Особенность этого жанра у Козьмы Пруткова состоит в том, что его афоризмы далеки от западноевропейских максим в духе Ларошфуко, Паскаля или Лабрюйера. Перед нами рассуждает не бесстрастный ученый муж, не рафинированный эстет, не великий мыслитель. Нет, размышлениям предается директор Пробирной Палатки, кавалер ордена Святого Станислава I степени, чиновник с большим стажем любоначалия и беспорочной службы, семьянин — самовлюбленный и самодовольный, добродушный и комичный, большой любитель банальностей и наряду с тем автор оригинальных метафор, веселого абсурда. Он очень живой. Подвижная и разнообразная душа, которая окрашивает сухой интеллект во все тона человеческих страстей. Тонкий наблюдатель, владеющий образом поэт, заставляющий нас смеяться над стертыми клише приевшихся уподоблений.

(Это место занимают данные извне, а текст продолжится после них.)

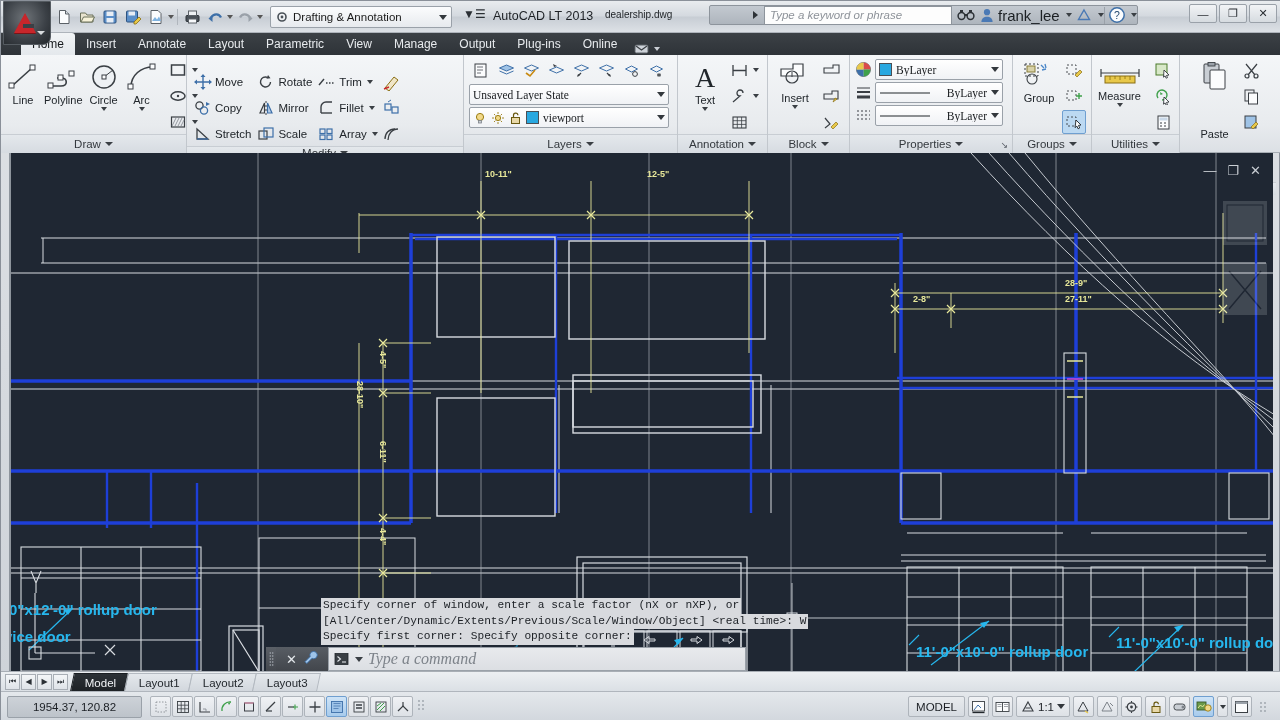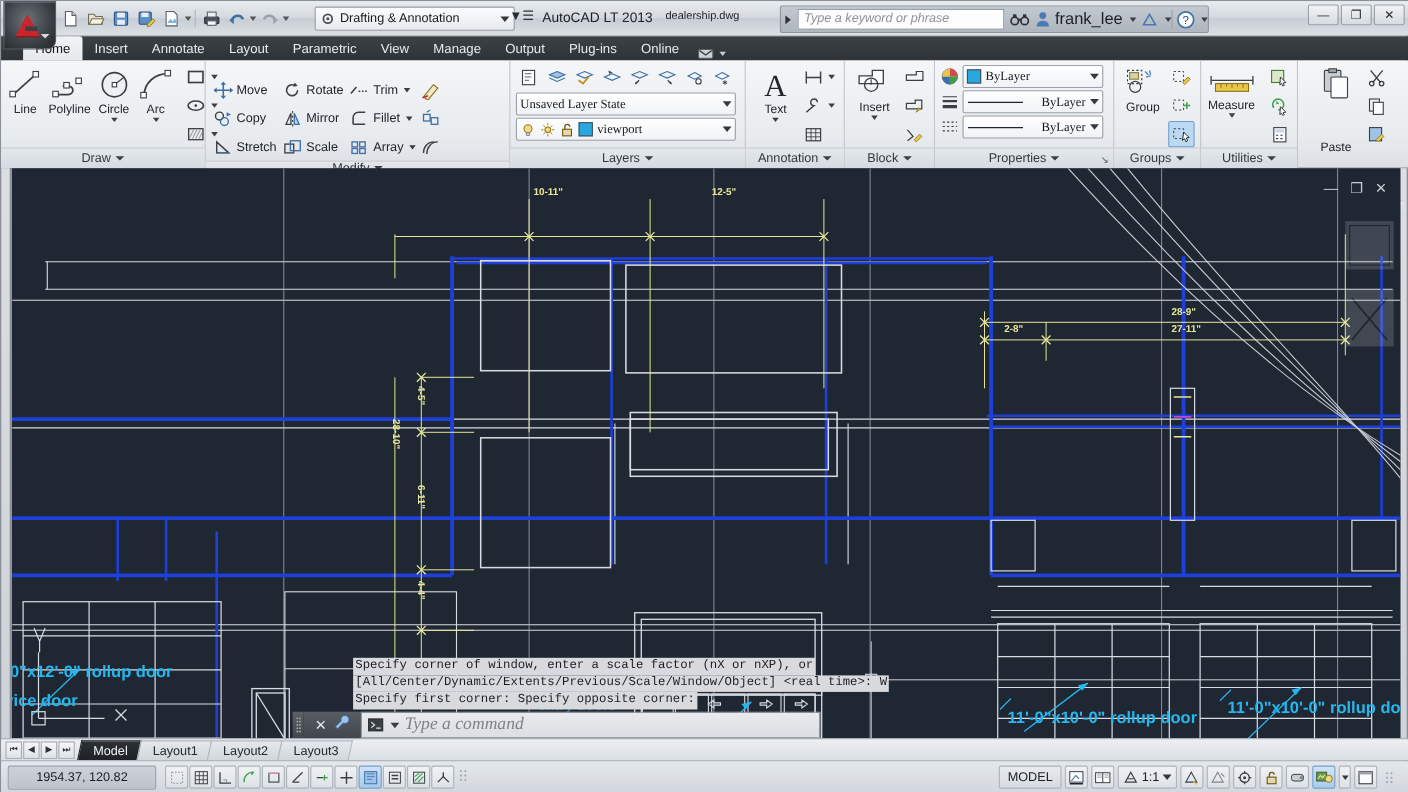--- a/index.html
+++ b/index.html
@@ -66,7 +66,7 @@
   }
 
   .wsbox {
-    position: absolute; left: 285px; top: 5px; width: 182px; height: 22px;
+    position: absolute; left: 269px; top: 5px; width: 182px; height: 22px;
     background: linear-gradient(to bottom,#fbfcfd,#e7eaee);
     border: 1px solid #9aa1a9; border-radius: 2px;
     display: flex; align-items: center; padding: 0 4px; gap: 4px;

Мы наслаждаемся игрой, в которую вовлекает нас автор, — сам же он сохраняет серьезность и даже важность, солидную философичность.
Жизнь нашу удобно сравнивать со своенравною рекою, на поверхности которой плавает челн, иногда укачиваемый тихоструйною волною, нередко же задержанный в своем движении мелью и разбиваемый о подводный камень. — Нужно ли упоминать, что сей утлый челн на рынке скоропреходящего времени есть не кто иной, как сам человек?

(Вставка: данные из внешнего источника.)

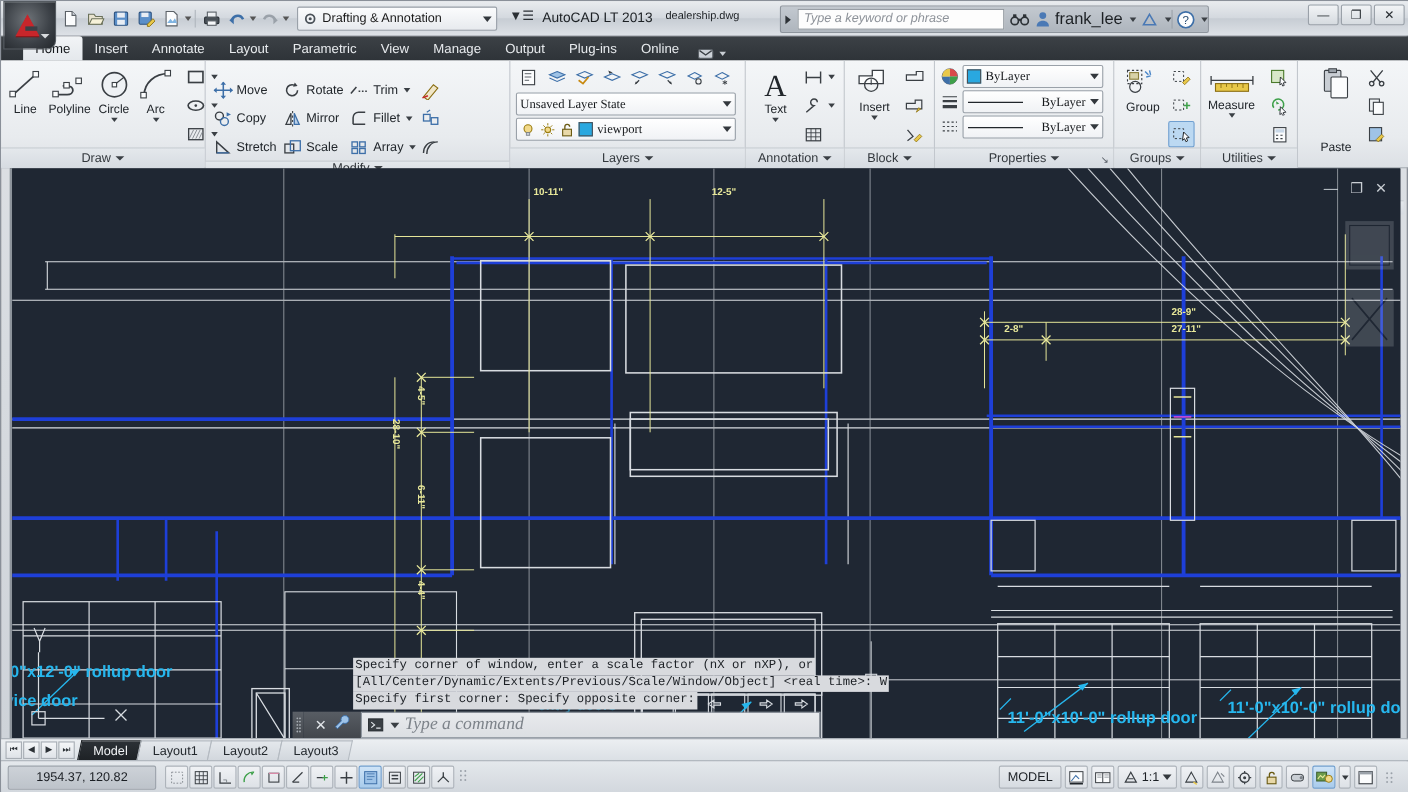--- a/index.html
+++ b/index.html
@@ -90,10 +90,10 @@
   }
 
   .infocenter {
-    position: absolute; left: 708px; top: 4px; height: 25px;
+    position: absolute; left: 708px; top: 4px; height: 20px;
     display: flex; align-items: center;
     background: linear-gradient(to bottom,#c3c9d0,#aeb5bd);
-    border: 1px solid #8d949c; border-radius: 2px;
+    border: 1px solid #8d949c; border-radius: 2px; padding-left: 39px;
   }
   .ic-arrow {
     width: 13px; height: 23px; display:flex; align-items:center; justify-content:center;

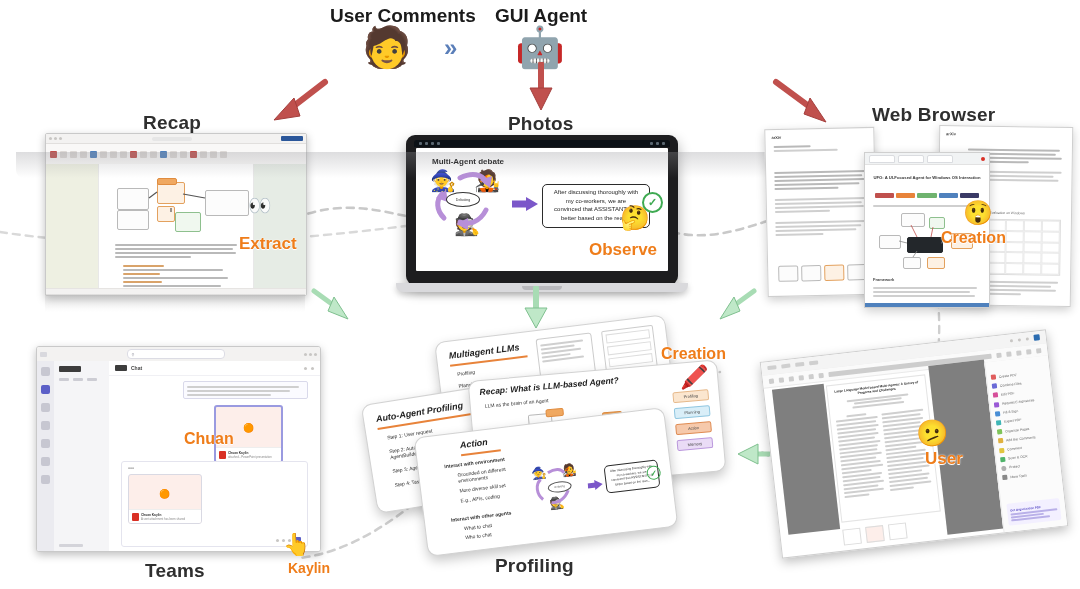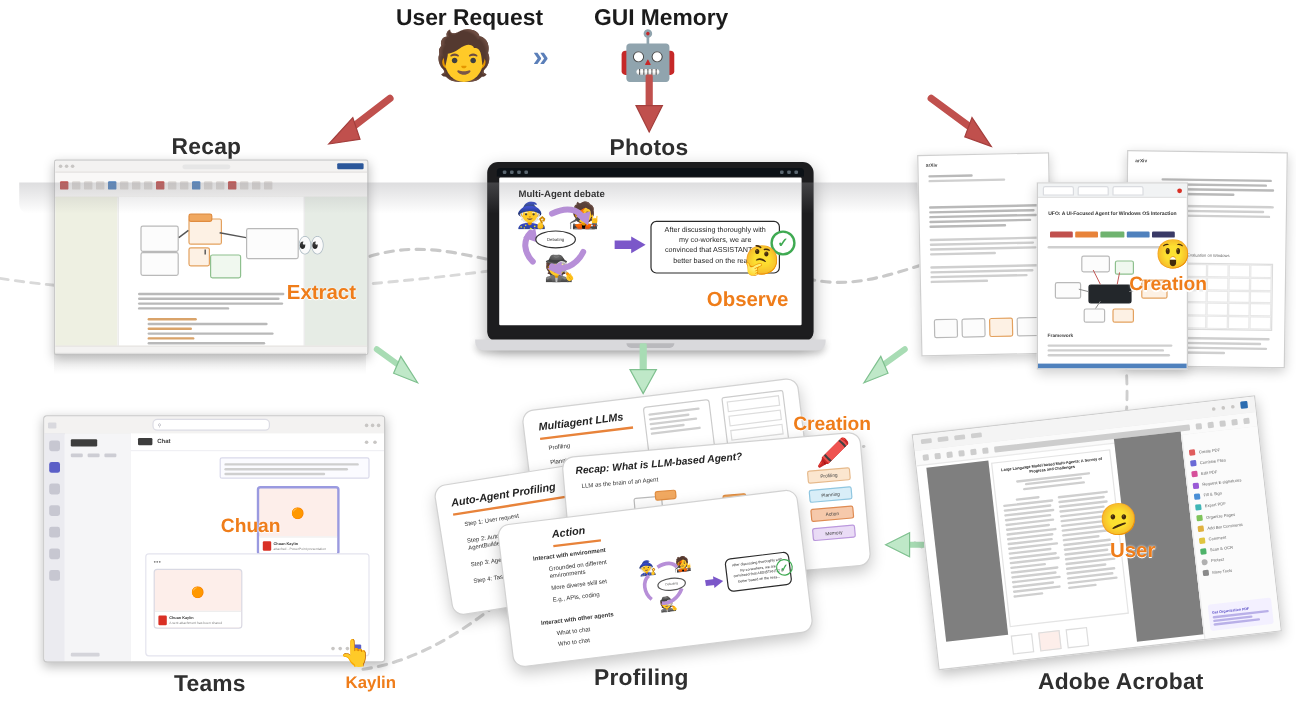--- a/index.html
+++ b/index.html
@@ -179,7 +179,7 @@
     <path d="M206,482 C216,502 250,516 286,540" fill="none" stroke="#b9b9b9" stroke-width="2.4" stroke-dasharray="6 5" stroke-linecap="round"></path>
   </svg>
 
-  <div class="top-label" style="left:330px;top:5px;">User Request</div>
+  <div class="top-label" style="left:330px;top:5px;">User Comments</div>
   <div class="emoji" style="left:362px;top:27px;font-size:40px;">🧑</div>
 
   <div class="emoji" style="left:444px;top:36px;font-size:24px;color:#5b7fb9;font-weight:bold;">»</div>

Ну конечно же нет! Не нужно об этом упоминать, и тем не менее Прутков упоминает здесь и упомянет что-нибудь подобное еще не раз при всяком удобном случае.
В собрании мыслей и афоризмов Козьмы Пруткова масса изречений-сравнений:
Слабеющая память подобна потухающему светильнику.
Воображение поэта, удрученного горем, подобно ноге, заключенной в новый сапог.
Умные речи подобны строкам, напечатанным курсивом.
Перо, пишущее для денег, смело уподоблю шарманке в руках скитающегося иностранца.
Болтун подобен маятнику: того и другой надо остановить.
Есть приметы жизненного опыта:
Что имеем — не храним; потерявши — плачем.
Если хочешь быть счастливым, будь им.
И при железных дорогах лучше сохранить двуколку.
А вот итог: тщетность честолюбивых стремлений, переданная со щемящей выразительностью:
Чиновник умирает, и ордена его остаются на лице земли.
Представьте: бренная плоть растворяется в земле, а могильный холм еще украшают железки и камни земных наград…
Вообще, ходячее представление о Козьме Пруткове как о неком до тупости ограниченном ретрограде с амбициями гения; представление, отчасти внедрявшееся в сознание читателей его опекунами, соответствует лишь намеренно карикатурной составляющей образа. Таковая, конечно, имеется — и играет далеко не последнюю роль. Однако в действительности Прутков гораздо интереснее, содержательнее, богаче той маски, которую задумали и воплощали опекуны, потому что сами его создатели много интереснее нарисованных ими схематичных карикатурных изломов. Прутков кричит на каждом углу, что он умен и талантлив, и одновременно делает все для того, чтобы казаться глупым и бездарным; а мы с удивлением обнаруживаем, что он и вправду остроумен и даровит. В нем заключен редкостный комический дар. Он — лирический эксцентрик и мастер алогичной клоунады. Командир короткого, как выстрел, афоризма: «Бди!» И сановный автор пережившего века антигосударственного наказа: «Если хочешь быть покоен, не принимай горя и неприятностей на свой счет, но всегда относи их на казенный».